Güneş olmasa hayat olmuyor, su olmasa yine olmuyor, toprak olmasa yine olmuyor, yıldız ve galaksiler sistemli ve dengeli hareket etmeseler yine hayat olmuyor. Zira bir yıldız zerre kadar yörüngesini şaşırsa, bütün kainat fabrikasını yerle bir edecek. Demek çok uzakta, hayattan alakasız gibi duran bir yıldızın da hayata bir katkısı ve müdahalesi vardır. Bu da gösteriyor ki, hayat bütün kainattan süzülüp gelen bir damla, bir meyve, bir neticedir.

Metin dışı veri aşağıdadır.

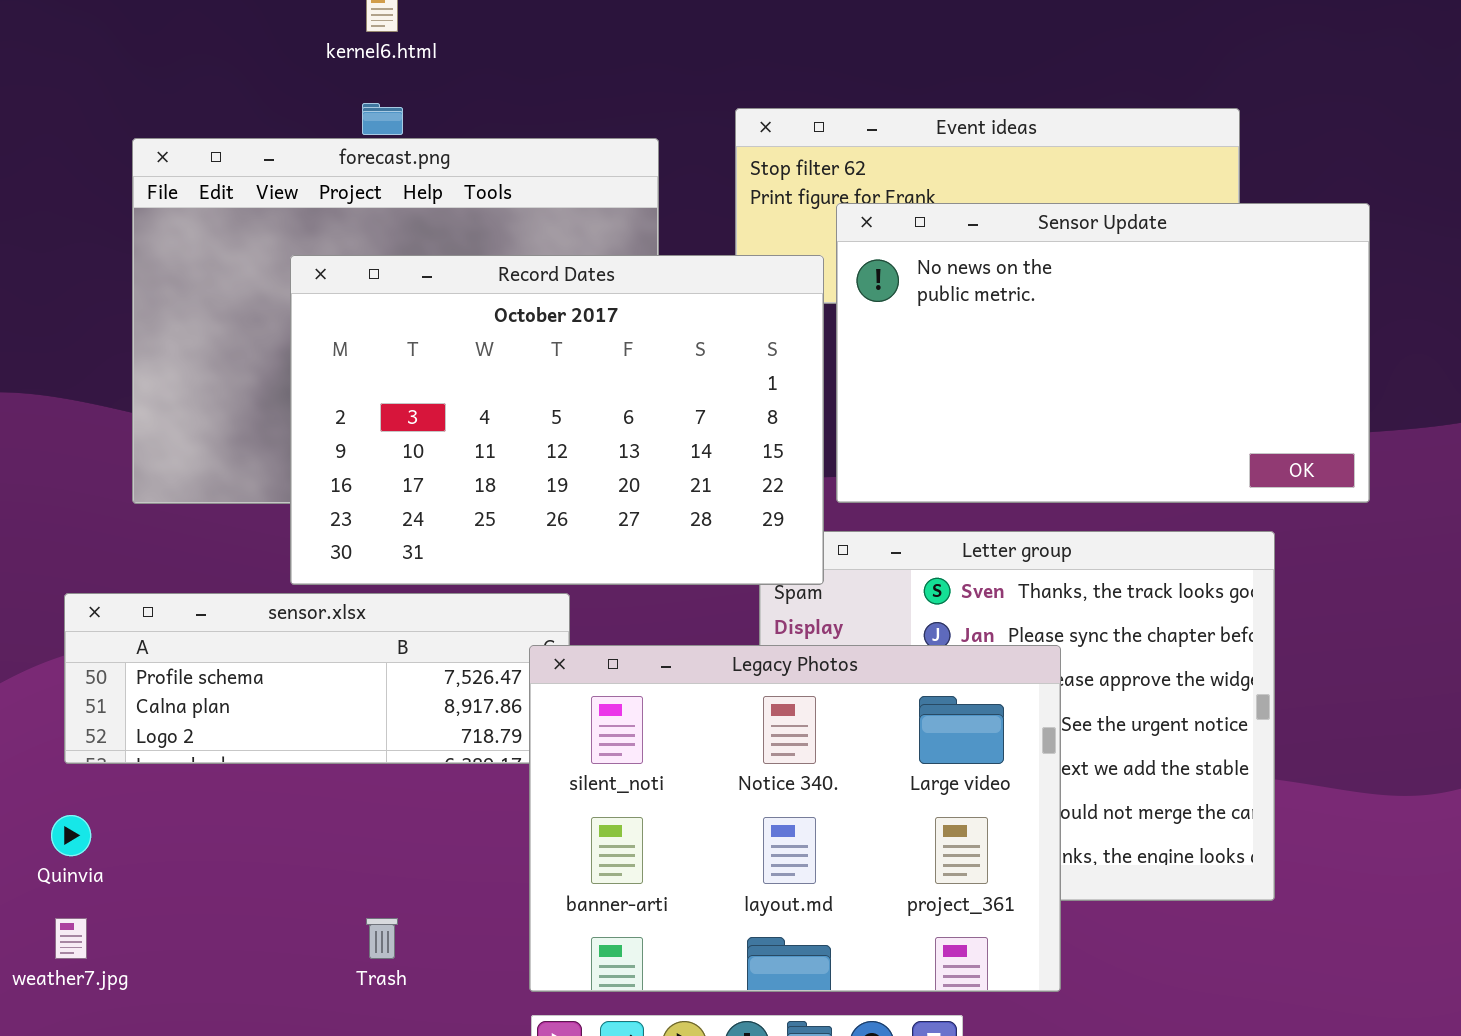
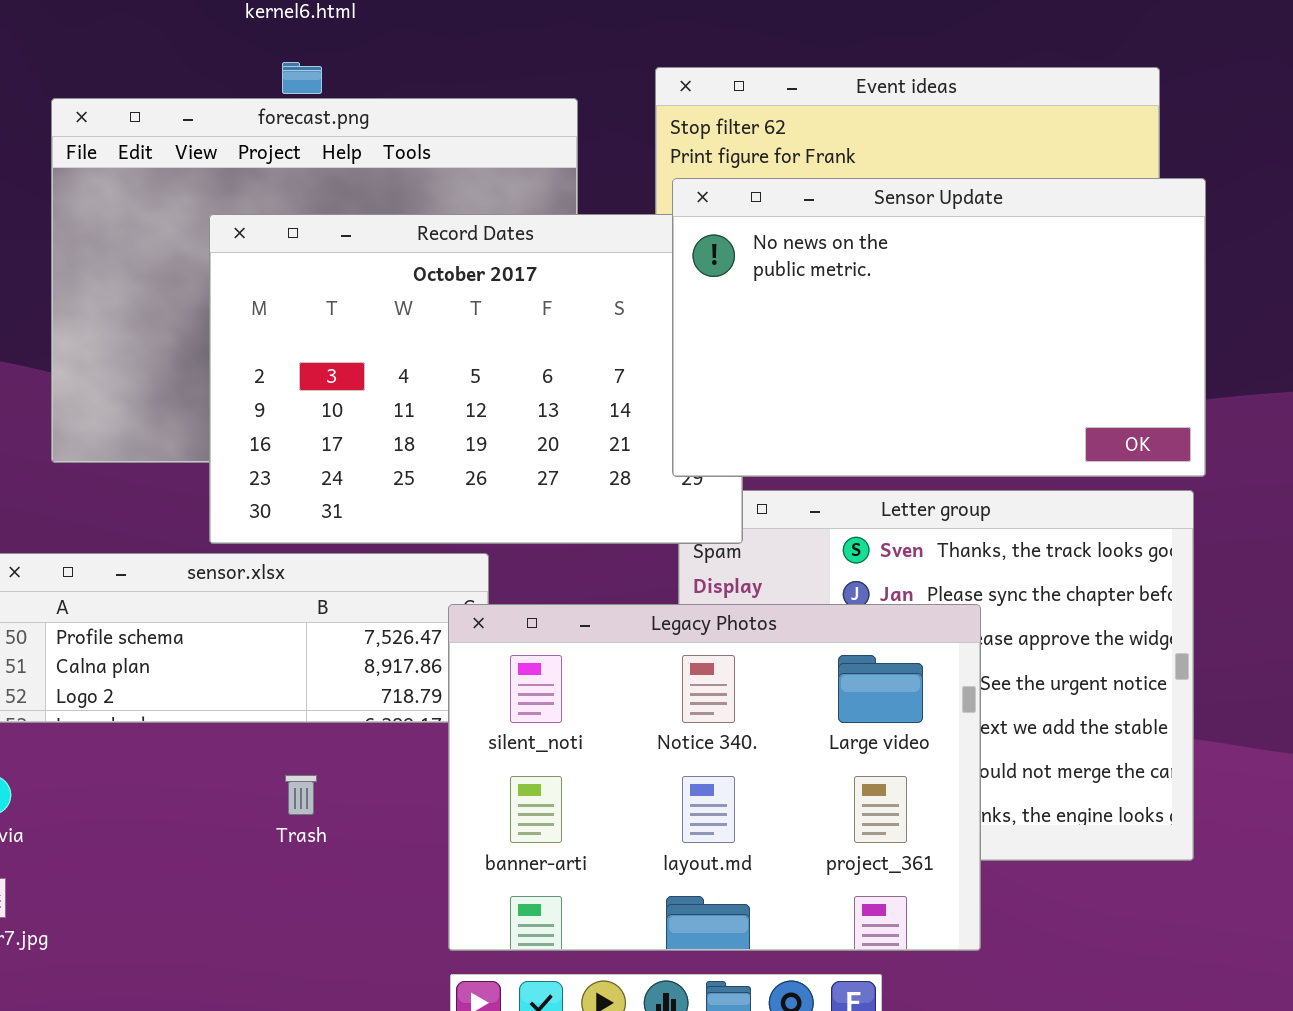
Sensor Update: [836,203,1370,503] -> [672,178,1206,477], moved
Trash: [366,918,398,959] -> [285,775,317,815], moved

Küçük bir arı hayat sayesinde bütün kainatla alakadar olup, bütün sebeplerin bir muhassalası, bir fihristi ve bir neticesi oluyor. Demek arıya hayatı veren Zat kimse, bütün kainata ve sebeplere de hükmeden Zat odur. Arıya takılan duygu ve latifeler de arının fihrist olmasında önemli bir vesiledir. Evet bütün duygu ve latifeler hayattan kaynayıp geldiği için, biz arının kainata fihrist olma noktasını, hayatı nazara vererek izah ettik.
Sadece bal arısı değil, bütün ruh ve hayat sahipleri olan varlıklar, kâinatta bulunan alemlerin özeti hükmündedir. Bu özetlerin en berrak olanı insandır. İnsanlardan sonra hayvanlar, ondan sonra da bitkilerdir.
İşte bir hayvanda mesela bir arıda bulunan ruhu ruhlar aleminin, atomları ise elementler aleminin, gözü görünen alemlerin, kulağı sesler aleminin fihristesi ve özeti hükmündedir.
Burada Bal arısının özellikle zikredilmesinin hikmeti, onun küçücük bir hayvan olmakla beraber yaptığı faaliyetlerin mükemmel olmasıdır.